This is the so-called language processor (LPU)
A new player has appeared in the AI chip market. Apparently with great potential. Groq has introduced its processor, which seems to be significantly superior to its competitors.
It’s worth starting with the fact that Groq (the processor has the same name) — It's not a CPU or a GPU. This is the so-called language processor (LPU). The second important feature is that this LPU is not intended for training neural networks, but for inference. And here he shows himself magnificently.

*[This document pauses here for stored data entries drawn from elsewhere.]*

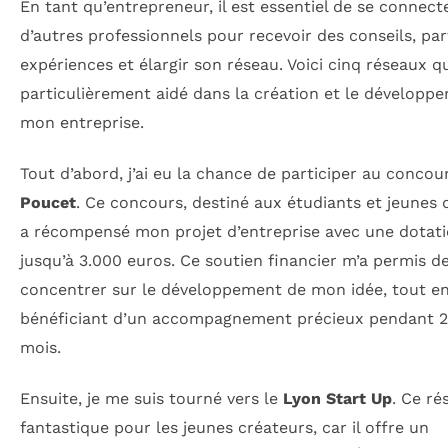
En tant qu’entrepreneur, il est essentiel de se connect
d’autres professionnels pour recevoir des conseils, pa
expériences et élargir son réseau. Voici cinq réseaux q
particulièrement aidé dans la création et le développ
mon entreprise.
Tout d’abord, j’ai eu la chance de participer au conco
Poucet
. Ce concours, destiné aux étudiants et jeunes 
a récompensé mon projet d’entreprise avec une dotati
jusqu’à 3.000 euros. Ce soutien financier m’a permis d
concentrer sur le développement de mon idée, tout e
bénéficiant d’un accompagnement précieux pendant 2
mois.
Ensuite, je me suis tourné vers le
Lyon Start Up
. Ce ré
fantastique pour les jeunes créateurs, car il offre un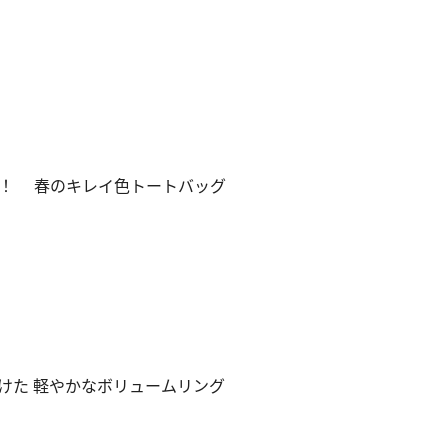
！ 春のキレイ色トートバッグ
けた 軽やかなボリュームリング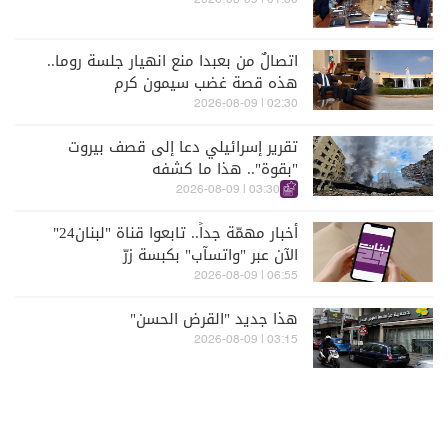
01:30 | 2026-08-09
اتصالٌ من بعبدا منع انهيار جلسة روما..
هذه قصة غضب سيمون كرم
02:30 | 2026-08-09
تقرير إسرائيلي دعا إلى قصف بيروت
"بقوة".. هذا ما كشفه
03:30 | 2026-08-09
أخبار مهمّة جداً.. تابعوا قناة "لبنان24"
الآن عبر "واتسآب" بكبسة زرّ
06:55 | 2026-08-09
هذا جديد "القرض الحسن"
03:15 | 2026-08-09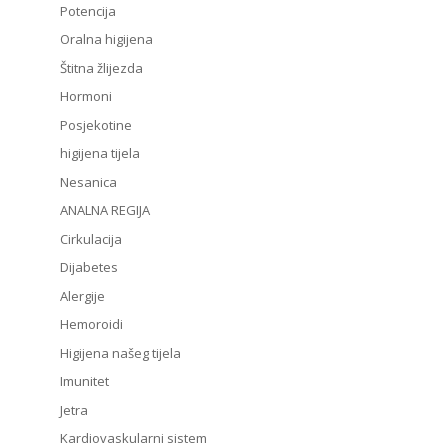
Potencija
Oralna higijena
Štitna žlijezda
Hormoni
Posjekotine
higijena tijela
Nesanica
ANALNA REGIJA
Cirkulacija
Dijabetes
Alergije
Hemoroidi
Higijena našeg tijela
Imunitet
Jetra
Kardiovaskularni sistem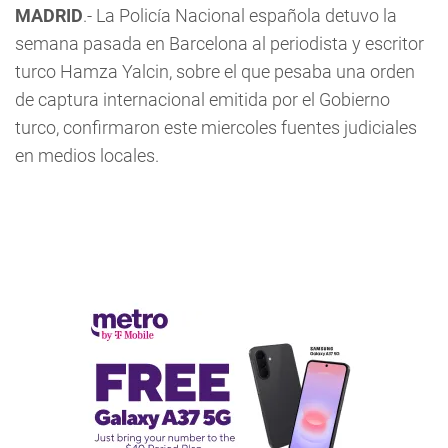
MADRID
.- La Policía Nacional española detuvo la
semana pasada en Barcelona al periodista y escritor
turco Hamza Yalcin, sobre el que pesaba una orden
de captura internacional emitida por el Gobierno
turco, confirmaron este miercoles fuentes judiciales
en medios locales.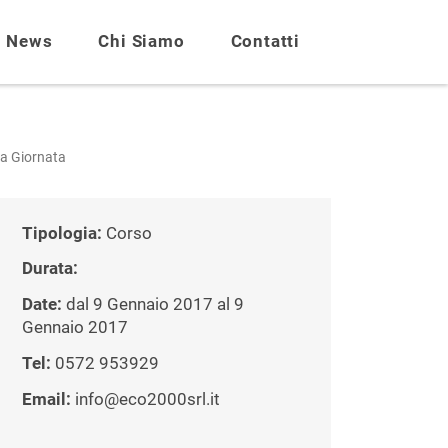
News
Chi Siamo
Contatti
za Giornata
Tipologia:
Corso
Durata:
Date:
dal 9 Gennaio 2017 al 9
Gennaio 2017
Tel:
0572 953929
Email:
info@eco2000srl.it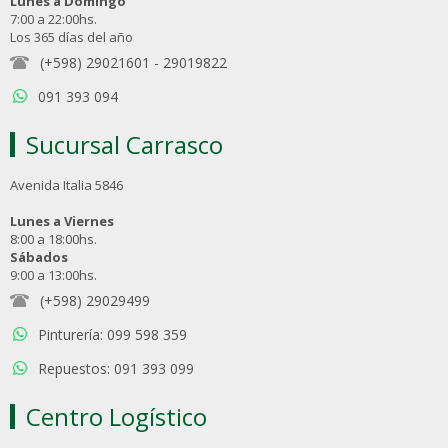
Lunes a Domingo
7:00 a 22:00hs.
Los 365 días del año
(+598) 29021601
-
29019822
091 393 094
Sucursal Carrasco
Avenida Italia 5846
Lunes a Viernes
8:00 a 18:00hs.
Sábados
9:00 a 13:00hs.
(+598) 29029499
Pinturería: 099 598 359
Repuestos: 091 393 099
Centro Logístico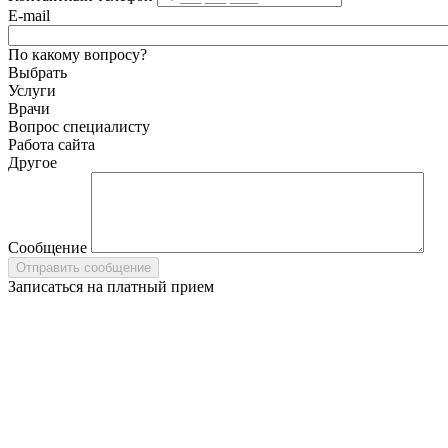
E-mail
По какому вопросу?
Выбрать
Услуги
Врачи
Вопрос специалисту
Работа сайта
Другое
Сообщение
Записаться на платный прием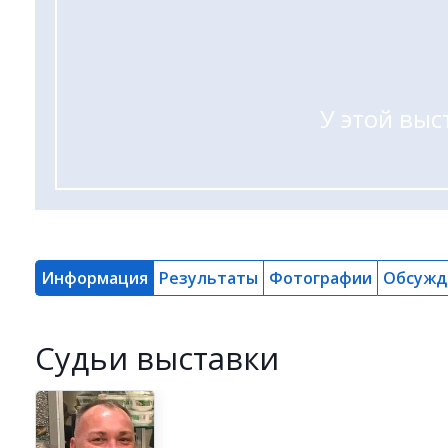
У этой выс
Информация
Результаты
Фотографии
Обсужд
Cудьи выставки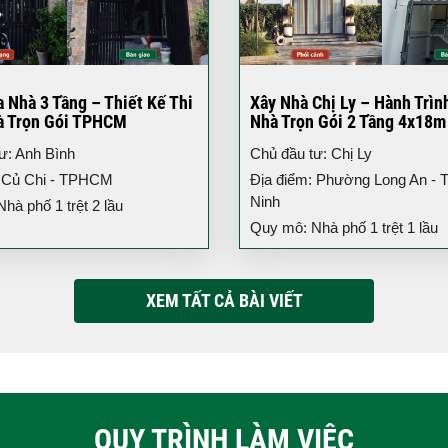
 Nhà 3 Tầng – Thiết Kế Thi
Xây Nhà Chị Ly – Hành Trìn
à Trọn Gói TPHCM
Nhà Trọn Gói 2 Tầng 4x18m
ư: Anh Bình
Chủ đầu tư: Chị Ly
: Củ Chi - TPHCM
Địa điểm: Phường Long An - T
Ninh
hà phố 1 trệt 2 lầu
Quy mô: Nhà phố 1 trệt 1 lầu
XEM TẤT CẢ BÀI VIẾT
QUY TRÌNH LÀM VIỆC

Groq LPU — It is a single-core chip based on the Tensor Stream Processor (TSP) architecture that delivers 750 TOPS at INT8 and 188 TFLOPS at FP16 with 320×320 matrix dot product multiplication in addition to 5120 vector ALUs. Judging by the data on the Internet, Groq is very far ahead of other market players whose systems rely on GPUs.
When running the Mixtral 8x7B model, the Groq LPU delivers 480 tokens per second, one of the best output rates in the industry. In the Llama 2 70B model with a context length of 4096 tokens, Groq can serve 300 tokens per second, and in the Llama 2 7B with 2048 context tokens — 750 tokens/s.
Of course, as in the case of any other new chip, the performance itself — that's half the battle. It is necessary that market players want to use the new product. But only time will reveal Groq’s prospects.